Little Rabbit is a play that manages to consistently surprise and mystify as it reveals more about itself. Staged on a set that consists of half a staircase and a single chair, the audience finds Susan. She's all clad in pink, a colour that she loves, and is more than a little obsessed with being a good girl. There's a flood outside, the heavy rains don't seem to be stopping any time soon and Dad has been asleep in his chair a long time. And piece by piece, through her occasionally almost circular chatter, we learn about this young girl, who may not be quite as young as she sounds, and lives with many secrets she doesn't understand.

It's not long into the play when the first hints that Susan's story might be somewhat darker than at first imagined begin to appear. But the script by Jane McNulty has enough twists, turns and tangents that manage to spool out the narrative in ways that stop the audience feeling like they're being dragged out. The constant turning of the screw, as new hints of strange events are dropped, as well as an ongoing concern over some ducks swimming on the flooded road, ensure things never get dull. The engagement is also, in no small way, due to Bill Hopkinson's fine direction, and lone actress Deborah Pugh, who has wowed Fringe audiences in her various performances with Theatre Ad Infinitum.

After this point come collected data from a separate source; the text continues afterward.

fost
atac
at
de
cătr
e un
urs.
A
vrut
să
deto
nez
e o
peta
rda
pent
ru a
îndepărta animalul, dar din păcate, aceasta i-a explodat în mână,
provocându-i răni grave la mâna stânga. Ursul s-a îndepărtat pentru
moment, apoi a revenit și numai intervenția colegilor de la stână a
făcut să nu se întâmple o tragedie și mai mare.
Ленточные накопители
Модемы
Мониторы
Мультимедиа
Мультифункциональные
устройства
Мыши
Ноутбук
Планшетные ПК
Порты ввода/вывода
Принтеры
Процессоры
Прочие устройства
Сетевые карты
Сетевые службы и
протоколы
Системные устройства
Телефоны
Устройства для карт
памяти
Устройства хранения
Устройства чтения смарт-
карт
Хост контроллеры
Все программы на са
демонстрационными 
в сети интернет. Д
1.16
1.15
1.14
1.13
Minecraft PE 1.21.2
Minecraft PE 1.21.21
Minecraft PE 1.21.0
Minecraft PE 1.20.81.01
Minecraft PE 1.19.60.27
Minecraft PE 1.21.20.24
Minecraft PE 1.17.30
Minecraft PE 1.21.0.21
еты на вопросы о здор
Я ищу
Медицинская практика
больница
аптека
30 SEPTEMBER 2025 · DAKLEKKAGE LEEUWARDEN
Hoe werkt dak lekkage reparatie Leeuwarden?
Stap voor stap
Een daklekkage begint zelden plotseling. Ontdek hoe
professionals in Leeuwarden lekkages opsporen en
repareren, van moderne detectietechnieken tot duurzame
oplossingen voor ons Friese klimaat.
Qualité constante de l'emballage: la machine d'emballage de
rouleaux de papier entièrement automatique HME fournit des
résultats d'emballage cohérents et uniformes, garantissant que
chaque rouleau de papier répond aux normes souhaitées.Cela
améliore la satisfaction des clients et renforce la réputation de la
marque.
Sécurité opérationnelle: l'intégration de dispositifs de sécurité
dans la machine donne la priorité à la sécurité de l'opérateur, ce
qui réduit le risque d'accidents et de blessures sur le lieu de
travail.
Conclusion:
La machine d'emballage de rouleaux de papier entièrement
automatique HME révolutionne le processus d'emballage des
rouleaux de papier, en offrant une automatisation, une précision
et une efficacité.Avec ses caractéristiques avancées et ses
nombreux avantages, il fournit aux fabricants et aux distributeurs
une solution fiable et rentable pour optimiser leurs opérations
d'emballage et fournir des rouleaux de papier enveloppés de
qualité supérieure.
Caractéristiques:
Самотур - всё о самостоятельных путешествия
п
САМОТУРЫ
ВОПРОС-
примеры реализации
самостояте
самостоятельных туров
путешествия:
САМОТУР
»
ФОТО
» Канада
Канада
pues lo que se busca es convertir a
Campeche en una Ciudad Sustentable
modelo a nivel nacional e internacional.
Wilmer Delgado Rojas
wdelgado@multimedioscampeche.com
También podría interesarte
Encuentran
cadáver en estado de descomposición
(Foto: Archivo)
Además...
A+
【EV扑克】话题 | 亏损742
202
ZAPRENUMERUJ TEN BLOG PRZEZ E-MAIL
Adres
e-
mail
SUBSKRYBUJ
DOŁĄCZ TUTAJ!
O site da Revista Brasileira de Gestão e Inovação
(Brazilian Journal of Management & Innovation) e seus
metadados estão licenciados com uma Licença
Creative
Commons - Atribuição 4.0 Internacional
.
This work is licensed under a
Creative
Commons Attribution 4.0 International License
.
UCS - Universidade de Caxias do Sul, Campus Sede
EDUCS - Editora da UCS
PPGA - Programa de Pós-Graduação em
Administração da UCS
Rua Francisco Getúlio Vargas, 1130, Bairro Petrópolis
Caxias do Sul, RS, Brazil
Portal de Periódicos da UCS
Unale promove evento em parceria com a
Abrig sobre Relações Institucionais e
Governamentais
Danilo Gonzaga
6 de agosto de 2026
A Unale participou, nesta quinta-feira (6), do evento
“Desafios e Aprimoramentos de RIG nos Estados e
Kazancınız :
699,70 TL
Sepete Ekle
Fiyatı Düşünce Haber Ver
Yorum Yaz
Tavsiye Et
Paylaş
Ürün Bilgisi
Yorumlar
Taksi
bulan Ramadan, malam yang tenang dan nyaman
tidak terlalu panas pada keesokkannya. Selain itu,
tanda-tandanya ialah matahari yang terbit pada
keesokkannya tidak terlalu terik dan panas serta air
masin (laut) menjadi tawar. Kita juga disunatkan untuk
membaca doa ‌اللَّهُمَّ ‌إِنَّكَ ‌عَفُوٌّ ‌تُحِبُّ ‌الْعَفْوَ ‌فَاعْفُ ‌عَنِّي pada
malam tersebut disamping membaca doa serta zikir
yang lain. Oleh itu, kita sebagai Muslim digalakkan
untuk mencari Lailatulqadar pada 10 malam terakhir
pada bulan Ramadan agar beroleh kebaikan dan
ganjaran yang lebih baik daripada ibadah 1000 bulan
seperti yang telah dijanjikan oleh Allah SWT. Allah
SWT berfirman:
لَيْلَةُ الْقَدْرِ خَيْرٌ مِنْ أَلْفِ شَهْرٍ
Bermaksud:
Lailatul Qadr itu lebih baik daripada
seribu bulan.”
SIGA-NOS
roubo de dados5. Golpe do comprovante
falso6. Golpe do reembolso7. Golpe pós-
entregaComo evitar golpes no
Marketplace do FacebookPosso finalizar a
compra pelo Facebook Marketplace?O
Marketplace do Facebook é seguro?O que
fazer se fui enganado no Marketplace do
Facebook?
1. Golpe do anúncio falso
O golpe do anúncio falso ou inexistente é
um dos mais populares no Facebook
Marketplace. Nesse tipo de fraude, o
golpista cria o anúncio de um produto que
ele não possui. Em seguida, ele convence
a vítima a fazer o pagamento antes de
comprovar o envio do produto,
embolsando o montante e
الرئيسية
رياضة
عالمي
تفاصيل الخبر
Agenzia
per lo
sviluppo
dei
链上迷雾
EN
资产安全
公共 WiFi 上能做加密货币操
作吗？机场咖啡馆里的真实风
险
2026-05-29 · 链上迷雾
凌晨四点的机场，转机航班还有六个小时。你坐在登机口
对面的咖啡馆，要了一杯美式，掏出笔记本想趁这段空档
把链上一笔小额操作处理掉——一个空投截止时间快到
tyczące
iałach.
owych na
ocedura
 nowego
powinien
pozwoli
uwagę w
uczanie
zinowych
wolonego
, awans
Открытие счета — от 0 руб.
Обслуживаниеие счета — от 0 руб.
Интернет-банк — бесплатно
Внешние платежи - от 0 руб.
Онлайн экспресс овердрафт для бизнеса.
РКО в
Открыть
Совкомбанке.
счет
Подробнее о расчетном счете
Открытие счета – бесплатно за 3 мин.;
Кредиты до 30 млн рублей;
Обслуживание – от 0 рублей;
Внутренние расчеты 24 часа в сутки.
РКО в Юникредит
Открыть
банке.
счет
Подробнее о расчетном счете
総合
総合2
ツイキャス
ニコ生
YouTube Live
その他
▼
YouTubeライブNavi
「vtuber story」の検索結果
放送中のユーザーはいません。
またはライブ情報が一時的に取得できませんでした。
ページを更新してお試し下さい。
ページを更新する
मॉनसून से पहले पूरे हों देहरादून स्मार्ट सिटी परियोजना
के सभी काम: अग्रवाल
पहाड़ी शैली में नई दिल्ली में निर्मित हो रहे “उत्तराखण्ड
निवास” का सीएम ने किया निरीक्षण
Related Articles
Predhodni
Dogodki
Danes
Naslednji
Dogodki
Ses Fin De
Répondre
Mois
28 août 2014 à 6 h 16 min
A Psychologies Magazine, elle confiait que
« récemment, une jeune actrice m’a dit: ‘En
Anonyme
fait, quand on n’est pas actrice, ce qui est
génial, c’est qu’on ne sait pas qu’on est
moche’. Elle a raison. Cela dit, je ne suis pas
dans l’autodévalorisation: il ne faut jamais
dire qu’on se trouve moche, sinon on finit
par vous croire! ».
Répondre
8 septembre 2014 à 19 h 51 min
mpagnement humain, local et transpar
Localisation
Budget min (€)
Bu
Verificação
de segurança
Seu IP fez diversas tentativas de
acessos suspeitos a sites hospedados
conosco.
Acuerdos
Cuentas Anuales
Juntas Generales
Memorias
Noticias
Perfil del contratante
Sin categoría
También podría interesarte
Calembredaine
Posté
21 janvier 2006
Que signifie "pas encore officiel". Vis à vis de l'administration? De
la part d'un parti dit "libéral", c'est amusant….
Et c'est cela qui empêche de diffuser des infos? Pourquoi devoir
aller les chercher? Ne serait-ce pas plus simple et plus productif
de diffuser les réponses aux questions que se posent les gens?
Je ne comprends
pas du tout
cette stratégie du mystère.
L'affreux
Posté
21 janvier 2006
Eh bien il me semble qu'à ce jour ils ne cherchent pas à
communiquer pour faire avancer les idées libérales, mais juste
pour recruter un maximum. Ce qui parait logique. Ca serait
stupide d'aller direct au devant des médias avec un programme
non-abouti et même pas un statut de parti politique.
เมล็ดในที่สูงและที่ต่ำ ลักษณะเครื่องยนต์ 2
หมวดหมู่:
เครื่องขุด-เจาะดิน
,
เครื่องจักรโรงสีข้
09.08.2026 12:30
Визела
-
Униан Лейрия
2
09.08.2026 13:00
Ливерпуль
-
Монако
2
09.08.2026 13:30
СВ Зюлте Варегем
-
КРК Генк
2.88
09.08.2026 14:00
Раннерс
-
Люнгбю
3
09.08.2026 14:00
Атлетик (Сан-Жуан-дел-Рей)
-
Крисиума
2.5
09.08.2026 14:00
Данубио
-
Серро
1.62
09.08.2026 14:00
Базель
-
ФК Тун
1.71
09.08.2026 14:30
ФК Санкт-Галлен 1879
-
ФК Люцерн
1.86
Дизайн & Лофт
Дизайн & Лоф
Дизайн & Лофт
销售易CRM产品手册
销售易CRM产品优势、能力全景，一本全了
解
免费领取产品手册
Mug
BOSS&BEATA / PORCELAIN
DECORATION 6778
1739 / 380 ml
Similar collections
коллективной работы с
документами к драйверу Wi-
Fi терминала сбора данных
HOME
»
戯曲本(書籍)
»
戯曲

In the wrong hands, a performance such as this could come off terribly. But as a Lecoq trained performer, Pugh jaunts and flails in an uncanny childlike fashion, all elbows and knees and unspent energy. Her mannerisms never feel forced and she clambers and clings to the banister and steps of the set with a practised familiarity that feels truly lived-in. She also deftly balances a vocal performance that has the requisite childlike qualities, despite coming from the vocal chords of a grown woman. In short, it's an absolutely absorbing performance and, as she winds through McNulty's unravelling mystery, it's impossible not to be drawn both into the story and into investing emotionally in Susan's plight.

There's no avoiding that this is, ultimately, a very dark play. The creeping dread, as well as the ticking clock of the slowly flooding house, keeps the tension constantly rising like the muddy waters. But it's the unspoken details that the audience must fill in with their minds that will make or break it for each individual; that and the choice to opt for a moment of audience inclusion late on, which could, depending on the wit and engagement of the participant, scupper the entire show. It's a brave choice, in a bold play, that will have you entranced from the start and leave you shaken and horrified.